Aufgabenstellung:
Setzen Sie den Reisebericht über die Radtour auf dem Bodensee-Königssee-Radweg im Anschluss an seinen letzten Satz fort.

┌─ Untersuchter Text

Eigentlich wollte ich mit einer Freundin übers Wochenende mit dem Bus oder Zug nach München, um eine gemeinsame Bekannte zu besuchen. Doch plötzlich ist da diese Idee, warum nicht mit dem Rad von der Schweiz nach Bayern fahren? Ja, warum eigentlich nicht! Schlussendlich wird daraus ein grösseres Projekt und wir strampeln den Bodensee-Königssee-Radweg ab – plus einige Extra Kilometer und eben einem Abstecher nach München.
Radvergnügen auf 453 km vom Bodensee zum Königssee. Von Westen nach Osten startet der Bodensee-Königssee-Radweg in Lindau im Allgäu und durchfährt die Zugspitz Region, die Ammergauer Alpen und das Blaue Land, das Tölzer Land, die Alpenregion Tegernsee Schliersee, das Chiemsee-Alpenland und den Chiemgau, bis er schliesslich am Königssee im Berchtesgadener Land endet.
Aus Zeitmangel teilen wir den Bodensee-Koengissee-Radweg auf zwei Jahre und zwei Touren auf. Beide Male fahren wir (ungefähr) in die Mitte nach Bad Tölz. Zuerst starten wir am Bodensee und ein Jahr später am Königssee.

Bodensee-Königssee-Radweg – Teil 1 (2018)
von Lindau bis Bad Tölz
Anreise: Wir reisen aus der Schweiz nach Friedrichshafen an (Fähre ab Romanshorn) und fahren entlang dem Bodenseeradweg zum Ausgangspunkt Lindau (27.8 km / 40 Hm).

Lindau – Oberstaufen (51.8 km / 590 Hm)
Sehenswert in Lindau ist der Leuchtturm mit einem wunderschönen Blick auf die angeblich schönste Hafeneinfahrt Deutschlands. Sobald wir auf den Bodensee-Königssee-Radweg einbiegen, sind wir weg vom Trubel und haben die Landstrassen für uns alleine. Bald beginnen die ersten Steigungen, doch alles halb so schlimm. Da haben wir uns definitiv viel zu viele Sorgen gemacht. Der Duft der Lindenbäume begleitet uns den ganzen Tag. Wir fahren durch verschlafene Dörfer, jedes geschmückt mit einem hübschen Maibaum.

└─
┌─ Erfasste Daten

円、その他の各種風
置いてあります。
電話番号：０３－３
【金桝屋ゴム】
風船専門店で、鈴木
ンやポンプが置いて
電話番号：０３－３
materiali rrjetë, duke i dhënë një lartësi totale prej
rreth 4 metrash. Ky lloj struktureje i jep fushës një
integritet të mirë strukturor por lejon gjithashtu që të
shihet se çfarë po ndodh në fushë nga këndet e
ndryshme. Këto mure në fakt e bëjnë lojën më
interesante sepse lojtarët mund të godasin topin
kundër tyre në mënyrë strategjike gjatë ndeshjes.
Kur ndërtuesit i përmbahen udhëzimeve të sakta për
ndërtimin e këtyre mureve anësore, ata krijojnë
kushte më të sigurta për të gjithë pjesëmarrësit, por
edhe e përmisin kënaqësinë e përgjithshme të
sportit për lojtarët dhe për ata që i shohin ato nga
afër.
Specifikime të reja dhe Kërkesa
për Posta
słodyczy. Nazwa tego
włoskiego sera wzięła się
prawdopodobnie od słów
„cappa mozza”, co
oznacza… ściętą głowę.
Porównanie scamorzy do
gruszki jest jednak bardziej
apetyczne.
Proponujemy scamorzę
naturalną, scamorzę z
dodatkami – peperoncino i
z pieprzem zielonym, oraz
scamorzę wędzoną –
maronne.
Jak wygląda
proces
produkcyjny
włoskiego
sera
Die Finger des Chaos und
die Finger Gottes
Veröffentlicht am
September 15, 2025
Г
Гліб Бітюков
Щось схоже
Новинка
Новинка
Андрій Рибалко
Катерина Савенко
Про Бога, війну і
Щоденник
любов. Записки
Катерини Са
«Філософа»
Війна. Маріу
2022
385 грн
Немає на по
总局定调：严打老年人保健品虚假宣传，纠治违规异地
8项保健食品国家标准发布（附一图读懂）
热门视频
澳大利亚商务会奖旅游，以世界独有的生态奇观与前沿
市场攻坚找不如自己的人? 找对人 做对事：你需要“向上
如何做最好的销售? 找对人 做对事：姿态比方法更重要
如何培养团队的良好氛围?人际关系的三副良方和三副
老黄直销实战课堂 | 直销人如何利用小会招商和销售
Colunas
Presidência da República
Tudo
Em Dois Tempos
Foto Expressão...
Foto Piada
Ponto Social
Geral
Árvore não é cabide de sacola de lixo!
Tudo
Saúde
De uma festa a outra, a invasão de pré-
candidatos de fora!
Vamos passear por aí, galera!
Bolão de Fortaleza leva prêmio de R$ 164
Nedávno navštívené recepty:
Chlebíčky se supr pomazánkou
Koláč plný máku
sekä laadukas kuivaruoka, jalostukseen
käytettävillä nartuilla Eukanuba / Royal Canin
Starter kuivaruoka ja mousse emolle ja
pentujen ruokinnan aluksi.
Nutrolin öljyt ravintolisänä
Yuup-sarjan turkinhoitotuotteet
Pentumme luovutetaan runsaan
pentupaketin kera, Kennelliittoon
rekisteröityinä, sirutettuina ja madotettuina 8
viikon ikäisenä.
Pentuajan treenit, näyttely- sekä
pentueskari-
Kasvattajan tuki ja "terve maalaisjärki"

└─

Ergebnis:
Der Durst führt uns in ein Pilgerhaus, da kaufen wir Getränke und dürfen unsere Wasserflaschen mit frischem Quellwasser füllen. Mit der Zeit werden die Beine schwer und wir sind froh, das Ortsschild in Oberstaufen zu erblicken. Doch oh Schreck, bis in die Ortsmitte geht es nochmals über einen Hügel. Irgendwo biegen wir falsch ab und müssen die letzten Kilometer auf der stark befahrenen Hauptstrasse fahren. Entschädigung ist das tolle Hotel sowie der Kaiserschmarren am Marktfest. Den Abend verbringen wir im gemütlichen Restaurant Kuhstall.

Oberstaufen – Nesselwang (54.4 km / 450 Hm)
Ernüchterung am Morgen, 11 Grad und Sprühregen! Und das nennt sich Sommer. Wir zögern die Abfahrt hinaus und trödeln durch den Supermarkt. Gegen Mittag machen wir uns auf den Weg und probieren unsere Regenbekleidung aus. Alle paar Minuten ziehen wir uns um. Poncho oder Regenjacke? Regenhose oder doch noch eine andere Jacke? Alles wird ausgepackt und getestet. Bis wir das perfekte Tenue gefunden haben, hört es auch schon wieder auf zu regnen.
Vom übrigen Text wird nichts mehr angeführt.